For memory testing, we set up three configurations — no memory hooks, session-memory only, and session-memory plus vector search — and measured how often the agent issued redundant search tool calls for facts established in previous sessions. "Redundant" was defined as any search that returned information already present in the most recent five session notes.
Results: no memory hooks produced redundant searches in about 67% of cross-session tasks. Session-memory alone dropped that to around 28%. Session-memory plus vector search dropped it further to roughly 8% — not zero, because vector retrieval occasionally missed relevant chunks, but good enough that the remaining cases were minor inconveniences rather than token-burning spirals.
Context pruning was tested only with Anthropic models as noted. The 15-25% cache cost reduction figure is a median across ten sessions; individual sessions varied from 8% to 34% depending on how file-heavy the work was.
For full configuration reference and other OpenClaw setup details, the OpenClaw review covers the broader architecture and use cases.
Frequently Asked Questions
What does historyLimit do in OpenClaw?
It controls how many conversation turns the agent can look back at when responding. Setting it too low causes the agent to compensate with tool calls — grep, read, memory_search — that can turn a 28K-token session into a 346K-token one. Recommended values are 15-30 for group channels and 30-50 for direct messages.
How do I prevent OpenClaw from running excessive tool calls?
Three approaches, in order of flexibility: (1) Group-level tools.deny config to hard-block specific tools. (2) Topic-level systemPrompt instructions telling the agent to check history before searching. (3) Provider-level tool restrictions for models that are especially aggressive about searching (Gemini tends to be). Combining all three reduced our test sessions by roughly 91%.
What is session-memory and how do I enable it?
It's an OpenClaw hook that auto-summarizes conversations into daily Markdown notes at session end. Enable it under the hooks section of your config, point it at an output directory, and set includeToolResults: false to keep summaries signal-rich rather than verbose. Pair it with a nightly cron job at 23:55 to archive cleanly before each new day.

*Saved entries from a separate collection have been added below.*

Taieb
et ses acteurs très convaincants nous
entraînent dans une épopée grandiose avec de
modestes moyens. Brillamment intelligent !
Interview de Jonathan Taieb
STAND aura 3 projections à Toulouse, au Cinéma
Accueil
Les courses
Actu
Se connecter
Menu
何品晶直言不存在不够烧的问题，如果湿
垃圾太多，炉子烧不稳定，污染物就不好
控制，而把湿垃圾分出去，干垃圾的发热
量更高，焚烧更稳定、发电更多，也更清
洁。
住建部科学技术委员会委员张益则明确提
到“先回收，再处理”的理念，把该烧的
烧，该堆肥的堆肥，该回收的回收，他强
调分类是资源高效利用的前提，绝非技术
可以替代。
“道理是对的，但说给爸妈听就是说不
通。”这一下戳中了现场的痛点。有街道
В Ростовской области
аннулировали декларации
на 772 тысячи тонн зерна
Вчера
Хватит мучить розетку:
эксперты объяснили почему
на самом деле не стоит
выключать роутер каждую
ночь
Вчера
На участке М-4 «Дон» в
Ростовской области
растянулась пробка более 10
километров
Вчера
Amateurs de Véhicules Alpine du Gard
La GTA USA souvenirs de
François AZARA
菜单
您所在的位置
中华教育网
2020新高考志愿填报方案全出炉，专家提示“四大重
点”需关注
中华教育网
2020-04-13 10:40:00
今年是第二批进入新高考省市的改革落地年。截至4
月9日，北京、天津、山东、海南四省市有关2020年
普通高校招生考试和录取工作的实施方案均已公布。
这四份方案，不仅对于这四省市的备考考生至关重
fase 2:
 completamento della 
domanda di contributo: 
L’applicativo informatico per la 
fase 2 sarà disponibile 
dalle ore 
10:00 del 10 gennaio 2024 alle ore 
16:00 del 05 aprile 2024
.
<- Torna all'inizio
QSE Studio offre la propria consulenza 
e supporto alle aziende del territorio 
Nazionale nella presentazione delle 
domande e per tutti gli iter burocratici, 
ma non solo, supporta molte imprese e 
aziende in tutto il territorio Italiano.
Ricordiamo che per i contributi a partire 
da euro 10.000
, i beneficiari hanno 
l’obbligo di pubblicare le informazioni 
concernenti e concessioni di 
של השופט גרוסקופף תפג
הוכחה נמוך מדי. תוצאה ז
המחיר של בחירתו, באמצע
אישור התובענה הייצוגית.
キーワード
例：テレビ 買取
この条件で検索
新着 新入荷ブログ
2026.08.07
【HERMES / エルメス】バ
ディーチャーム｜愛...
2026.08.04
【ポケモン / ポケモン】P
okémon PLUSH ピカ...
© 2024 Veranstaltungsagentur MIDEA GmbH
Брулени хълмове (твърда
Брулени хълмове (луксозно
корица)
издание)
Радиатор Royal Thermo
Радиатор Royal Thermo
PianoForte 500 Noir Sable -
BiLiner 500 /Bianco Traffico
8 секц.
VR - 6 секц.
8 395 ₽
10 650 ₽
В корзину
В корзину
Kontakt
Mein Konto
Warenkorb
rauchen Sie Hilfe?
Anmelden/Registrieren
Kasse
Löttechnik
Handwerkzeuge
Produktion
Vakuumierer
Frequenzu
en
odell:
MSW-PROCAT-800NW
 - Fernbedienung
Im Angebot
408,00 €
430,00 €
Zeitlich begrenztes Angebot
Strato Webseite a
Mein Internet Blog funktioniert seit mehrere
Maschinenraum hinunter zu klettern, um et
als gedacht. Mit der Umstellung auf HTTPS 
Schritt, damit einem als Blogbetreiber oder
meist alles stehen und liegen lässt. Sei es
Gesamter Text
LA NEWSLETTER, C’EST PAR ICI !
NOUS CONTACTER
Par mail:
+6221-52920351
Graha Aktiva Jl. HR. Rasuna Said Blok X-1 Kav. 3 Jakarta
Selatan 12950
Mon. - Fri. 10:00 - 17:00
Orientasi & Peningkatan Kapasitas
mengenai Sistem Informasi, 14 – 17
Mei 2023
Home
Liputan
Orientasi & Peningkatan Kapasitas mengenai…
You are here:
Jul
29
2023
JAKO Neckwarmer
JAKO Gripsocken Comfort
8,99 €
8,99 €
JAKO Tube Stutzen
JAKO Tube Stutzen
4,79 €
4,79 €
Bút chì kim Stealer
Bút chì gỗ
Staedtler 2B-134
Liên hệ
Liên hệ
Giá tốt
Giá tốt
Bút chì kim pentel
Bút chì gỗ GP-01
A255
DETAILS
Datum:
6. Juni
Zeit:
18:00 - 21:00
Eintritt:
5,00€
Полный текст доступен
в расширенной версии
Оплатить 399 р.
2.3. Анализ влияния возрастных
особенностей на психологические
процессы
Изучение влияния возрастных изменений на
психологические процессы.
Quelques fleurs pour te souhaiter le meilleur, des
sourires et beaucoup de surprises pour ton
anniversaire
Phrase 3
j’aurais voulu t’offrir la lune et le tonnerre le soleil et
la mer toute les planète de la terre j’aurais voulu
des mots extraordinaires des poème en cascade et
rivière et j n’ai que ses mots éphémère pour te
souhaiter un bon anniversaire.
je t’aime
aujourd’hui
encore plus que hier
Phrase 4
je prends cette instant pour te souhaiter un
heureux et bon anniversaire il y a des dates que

Does context pruning work with all AI models in OpenClaw?
No — only Anthropic models (Claude Sonnet, Claude Opus) support the cache-ttl pruning mechanism. It removes expired tool result caches, not conversation text. For Google and OpenAI models, the setting is silently ignored. The savings are real for Anthropic users (roughly 15-25% on cache costs) but this isn't a universal solution.